### TEXTE DE L'EXERCICE
_ _ _ _ _
23 Mars 2021 , Rédigé par Seppi Publié dans #critique de l'information, #Activisme

« e = m6 Spécial agriculture » : une critique somme toute plaisante sur Arrêt sur Images, un éreintement malodorant chez UFC-Que Choisir

 

 

(Source)

 

 

L'émission « e = m6 Spécial agriculture : le secret de nos aliments » de M. Olivier Lesgourgues, alias Mac Lesggy, et de son compère Serge Zaka diffusée le 1er mars 2021 par M6 aura été un révélateur de bien des turpitudes.

 

Non, pas dans l'émission ni dans son contenu, mais dans les réactions outrées et outrancières.

 

L'émission se proposait de nous débarrasser de quelques idées reçues – enfin assénées à longueur d'année par des chaînes de télévision qui ont fait de l'agribashing leur spécialité – en allant sur le terrain et en sollicitant des avis d'experts. Et, sacrilège, les comparaisons n'ont pas porté l'agriculture dite « biologique » aux nues, ni voué l'agriculture dite « conventionnelle » (quand ce n'est pas « chimique », « productiviste » ou « industrielle », des insultes dans ce contexte) aux gémonies.

 

Nous avons vu dans « Mais qu'as-tu fait, Mac ? » que des gens « bien intentionnés » – en tout cas « bien-pensants » – se sont précipités pour dire tout le mal qu'ils pensaient de cet exercice : la Fédération Nationale de l'Agriculture Biologique (FNAB) avant même le début de l'émission, et surtout un titulaire de carte de presse de l'ADN dans un « Mac Lesggy pris en flagrant délit de "fabrique d’ignorance" » largement relayé par des titulaires de carte de presse de même obédience.

 

 

Un billet d'humeur sur Arrêt sur Images

 

Il y a eu ensuite un billet d'humeur – parfois mauvaise – sur Arrêt sur Images, « Mac Lesggy : blé, cochons, couvées, et mise en scène ».

 

Ben oui ! Il y a eu des mises en scène puisqu'il s'agissait d'une émission alliant sérieux et divertissement, de quoi attirer 1,8 million de téléspectateur malgré une vive concurrence.
_ _ _ _ _
### DOCUMENTS EXTRAITS
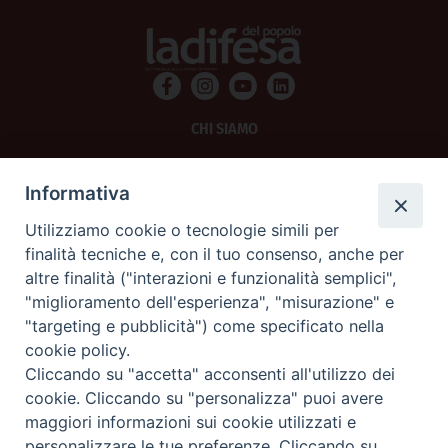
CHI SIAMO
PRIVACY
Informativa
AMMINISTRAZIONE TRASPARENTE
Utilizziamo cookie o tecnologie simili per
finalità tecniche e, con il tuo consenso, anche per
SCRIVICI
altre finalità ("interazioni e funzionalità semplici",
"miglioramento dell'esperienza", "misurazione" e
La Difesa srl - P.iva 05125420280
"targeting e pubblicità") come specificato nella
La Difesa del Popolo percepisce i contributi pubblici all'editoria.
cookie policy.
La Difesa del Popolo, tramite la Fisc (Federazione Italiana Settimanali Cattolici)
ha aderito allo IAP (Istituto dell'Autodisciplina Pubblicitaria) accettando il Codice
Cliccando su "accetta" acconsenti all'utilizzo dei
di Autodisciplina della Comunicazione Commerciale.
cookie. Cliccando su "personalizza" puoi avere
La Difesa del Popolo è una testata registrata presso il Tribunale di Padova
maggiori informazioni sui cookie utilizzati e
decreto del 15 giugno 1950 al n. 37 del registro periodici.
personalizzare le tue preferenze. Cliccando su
_ _ _ _ _
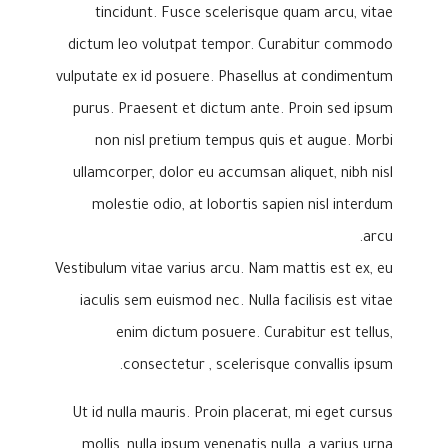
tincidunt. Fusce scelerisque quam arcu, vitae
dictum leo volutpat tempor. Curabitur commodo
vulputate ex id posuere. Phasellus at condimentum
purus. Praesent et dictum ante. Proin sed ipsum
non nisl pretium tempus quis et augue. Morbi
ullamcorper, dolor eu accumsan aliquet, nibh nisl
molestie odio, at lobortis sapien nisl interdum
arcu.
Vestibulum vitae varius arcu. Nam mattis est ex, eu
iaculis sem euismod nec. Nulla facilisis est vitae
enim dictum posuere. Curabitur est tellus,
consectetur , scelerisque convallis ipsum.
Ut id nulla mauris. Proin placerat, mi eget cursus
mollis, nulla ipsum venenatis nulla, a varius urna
_ _ _ _ _
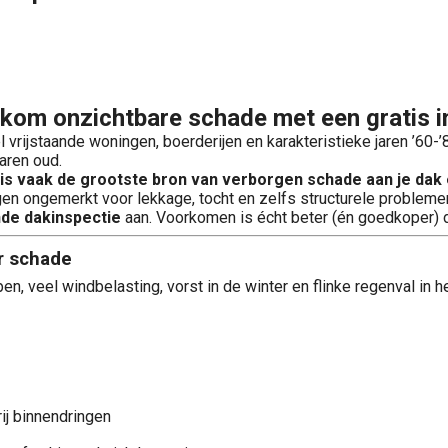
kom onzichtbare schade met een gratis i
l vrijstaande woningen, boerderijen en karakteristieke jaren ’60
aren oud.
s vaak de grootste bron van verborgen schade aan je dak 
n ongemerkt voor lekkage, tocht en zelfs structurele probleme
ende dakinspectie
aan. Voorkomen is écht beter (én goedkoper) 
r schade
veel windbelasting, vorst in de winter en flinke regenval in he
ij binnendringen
_ _ _ _ _
### EXERCICE 1
Recopiez le passage du texte sur l'émission « e = m6 Spécial agriculture » depuis « Il y a eu ensuite » jusqu'à « une vive concurrence. » inclus, en changeant « divertissement » en « humour ».
### EXERCICE 2
D'après le texte sur l'émission « e = m6 Spécial agriculture », à quelle date et sur quelle chaîne cette émission a-t-elle été diffusée ?

### CORRIGÉ 1
Il y a eu ensuite un billet d'humeur – parfois mauvaise – sur Arrêt sur Images, « Mac Lesggy : blé, cochons, couvées, et mise en scène ».

 

Ben oui ! Il y a eu des mises en scène puisqu'il s'agissait d'une émission alliant sérieux et humour, de quoi attirer 1,8 million de téléspectateur malgré une vive concurrence.

### CORRIGÉ 2
Elle a été diffusée le 1er mars 2021 sur M6.